→ TEXTE ÉTUDIÉ:
◆ ◆ ◆ ◆ ◆ ◆ ◆

Les petits pois de Mendel et l'hérédité

De tout temps il fut observé que les individus semblaient, parfois, hériter de certaines caractéristiques physiques de leurs aïeux. On a longtemps cru que seul le père procréait l'enfant, la femme n'étant qu'un simple réceptacle.
Observant du sperme au microscope (qu'il venait d'inventer), Leuwenhoek, cru cette théorie confirmée : la tête volumineuse des spermatozoïdes paraissaient bien contenir un enfant en germe, un "homoncule". Il fallut attendre la fin du 19ème siècle pour qu'un moine augustin mit un terme à cette croyance erronée.
Grégor Mendel
- Croisant des pois jaunes avec des pois verts, il observa que les pois obtenus étaient tous jaunes mais que ceux-ci, semés, donnaient des graines de différentes couleurs : 1 verte pour 3 jaunes. Il fit la même observation avec des pois lisses et ridés, possédant des fleurs géantes ou non. Le même phénomène apparaissait avec d'autres plantes.

◆ ◆ ◆ ◆ ◆ ◆ ◆

→ CONSIGNE A: D'après le texte sur l'hérédité, pourquoi Leuwenhoek crut-il confirmée la théorie selon laquelle seul le père procréait l'enfant ? Répondez en une à trois phrases.
→ CONSIGNE B: Dans le texte sur l'hérédité, renommez « microscope » en « microscope optique » et recopiez le passage qui s'ouvre sur les mots contenant « Les petits pois » et se clôt sur « cette croyance erronée. ».
Les enregistrements placés ensuite forment un matériau indépendant du texte étudié.

(Entrées du jeu de données)
◆ ◆ ◆ ◆ ◆ ◆ ◆

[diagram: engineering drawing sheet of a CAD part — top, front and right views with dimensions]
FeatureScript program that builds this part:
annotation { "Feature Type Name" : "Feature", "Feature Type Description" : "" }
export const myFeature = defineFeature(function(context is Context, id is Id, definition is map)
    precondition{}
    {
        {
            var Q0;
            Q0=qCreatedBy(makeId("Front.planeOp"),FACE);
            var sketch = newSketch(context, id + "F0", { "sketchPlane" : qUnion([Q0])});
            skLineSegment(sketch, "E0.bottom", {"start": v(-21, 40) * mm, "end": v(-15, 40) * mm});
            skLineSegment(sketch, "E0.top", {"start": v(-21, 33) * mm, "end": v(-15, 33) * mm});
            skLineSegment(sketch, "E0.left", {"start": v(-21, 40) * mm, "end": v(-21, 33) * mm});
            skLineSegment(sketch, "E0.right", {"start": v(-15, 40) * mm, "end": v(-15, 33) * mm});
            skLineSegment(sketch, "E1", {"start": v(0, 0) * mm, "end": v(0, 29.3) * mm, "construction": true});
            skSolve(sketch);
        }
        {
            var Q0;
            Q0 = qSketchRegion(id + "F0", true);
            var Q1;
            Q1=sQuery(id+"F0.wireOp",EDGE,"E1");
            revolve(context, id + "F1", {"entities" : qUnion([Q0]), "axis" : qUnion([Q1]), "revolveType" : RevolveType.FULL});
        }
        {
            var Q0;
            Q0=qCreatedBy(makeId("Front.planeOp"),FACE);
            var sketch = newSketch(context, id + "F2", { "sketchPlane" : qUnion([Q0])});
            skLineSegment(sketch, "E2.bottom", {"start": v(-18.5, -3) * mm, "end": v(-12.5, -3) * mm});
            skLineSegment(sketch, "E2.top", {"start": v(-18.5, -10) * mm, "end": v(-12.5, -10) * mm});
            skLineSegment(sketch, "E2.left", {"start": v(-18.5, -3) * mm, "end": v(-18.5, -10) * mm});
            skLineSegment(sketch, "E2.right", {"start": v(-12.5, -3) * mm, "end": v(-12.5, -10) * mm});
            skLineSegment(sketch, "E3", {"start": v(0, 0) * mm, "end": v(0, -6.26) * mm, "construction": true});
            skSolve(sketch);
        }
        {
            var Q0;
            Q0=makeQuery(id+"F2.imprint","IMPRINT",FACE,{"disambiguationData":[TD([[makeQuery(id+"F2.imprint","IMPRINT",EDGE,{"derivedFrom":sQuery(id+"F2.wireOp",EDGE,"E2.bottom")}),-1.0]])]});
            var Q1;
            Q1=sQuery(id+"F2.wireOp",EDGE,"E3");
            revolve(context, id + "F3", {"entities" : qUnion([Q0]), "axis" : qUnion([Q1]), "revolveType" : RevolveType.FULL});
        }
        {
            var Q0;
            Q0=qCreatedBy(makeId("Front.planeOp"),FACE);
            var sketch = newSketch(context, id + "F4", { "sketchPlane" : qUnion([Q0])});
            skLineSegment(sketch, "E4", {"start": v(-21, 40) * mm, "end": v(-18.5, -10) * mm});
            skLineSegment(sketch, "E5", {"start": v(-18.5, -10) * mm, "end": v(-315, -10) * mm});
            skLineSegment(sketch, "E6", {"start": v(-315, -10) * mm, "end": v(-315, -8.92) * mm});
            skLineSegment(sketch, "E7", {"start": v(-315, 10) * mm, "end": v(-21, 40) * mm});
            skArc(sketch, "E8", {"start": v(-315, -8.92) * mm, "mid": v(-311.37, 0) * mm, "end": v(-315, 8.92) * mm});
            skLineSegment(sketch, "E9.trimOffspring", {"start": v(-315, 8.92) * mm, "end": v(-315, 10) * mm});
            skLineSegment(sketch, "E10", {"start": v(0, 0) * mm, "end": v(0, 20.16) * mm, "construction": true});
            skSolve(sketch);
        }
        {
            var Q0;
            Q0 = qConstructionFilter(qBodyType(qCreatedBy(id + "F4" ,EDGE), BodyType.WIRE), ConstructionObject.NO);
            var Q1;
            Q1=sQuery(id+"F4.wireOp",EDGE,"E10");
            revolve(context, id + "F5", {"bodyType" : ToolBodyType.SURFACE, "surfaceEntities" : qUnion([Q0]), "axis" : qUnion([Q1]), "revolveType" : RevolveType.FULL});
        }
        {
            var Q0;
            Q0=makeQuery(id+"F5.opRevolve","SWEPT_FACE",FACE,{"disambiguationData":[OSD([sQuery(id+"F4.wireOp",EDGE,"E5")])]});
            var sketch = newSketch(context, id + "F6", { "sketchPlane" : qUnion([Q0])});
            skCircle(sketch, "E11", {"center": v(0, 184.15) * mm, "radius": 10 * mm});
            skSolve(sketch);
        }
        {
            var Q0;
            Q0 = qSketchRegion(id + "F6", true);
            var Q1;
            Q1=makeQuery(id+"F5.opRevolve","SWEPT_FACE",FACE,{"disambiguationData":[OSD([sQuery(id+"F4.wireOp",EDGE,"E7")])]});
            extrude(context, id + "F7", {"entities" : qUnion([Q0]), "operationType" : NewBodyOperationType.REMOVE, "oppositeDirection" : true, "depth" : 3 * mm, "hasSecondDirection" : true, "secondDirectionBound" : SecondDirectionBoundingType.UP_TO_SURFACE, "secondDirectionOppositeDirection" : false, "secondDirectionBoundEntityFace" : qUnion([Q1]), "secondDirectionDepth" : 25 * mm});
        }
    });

◆ ◆ ◆ ◆ ◆ ◆ ◆

→ ZONE DE RÉPONSE A: En observant du sperme au microscope, Leuwenhoek constata que la tête volumineuse des spermatozoïdes paraissait contenir un enfant en germe, un « homoncule ». Cette observation lui sembla confirmer que seul le père procréait l'enfant, la femme n'étant qu'un simple réceptacle.

→ ZONE DE RÉPONSE B:
Les petits pois de Mendel et l'hérédité

De tout temps il fut observé que les individus semblaient, parfois, hériter de certaines caractéristiques physiques de leurs aïeux. On a longtemps cru que seul le père procréait l'enfant, la femme n'étant qu'un simple réceptacle.
Observant du sperme au microscope optique (qu'il venait d'inventer), Leuwenhoek, cru cette théorie confirmée : la tête volumineuse des spermatozoïdes paraissaient bien contenir un enfant en germe, un "homoncule". Il fallut attendre la fin du 19ème siècle pour qu'un moine augustin mit un terme à cette croyance erronée.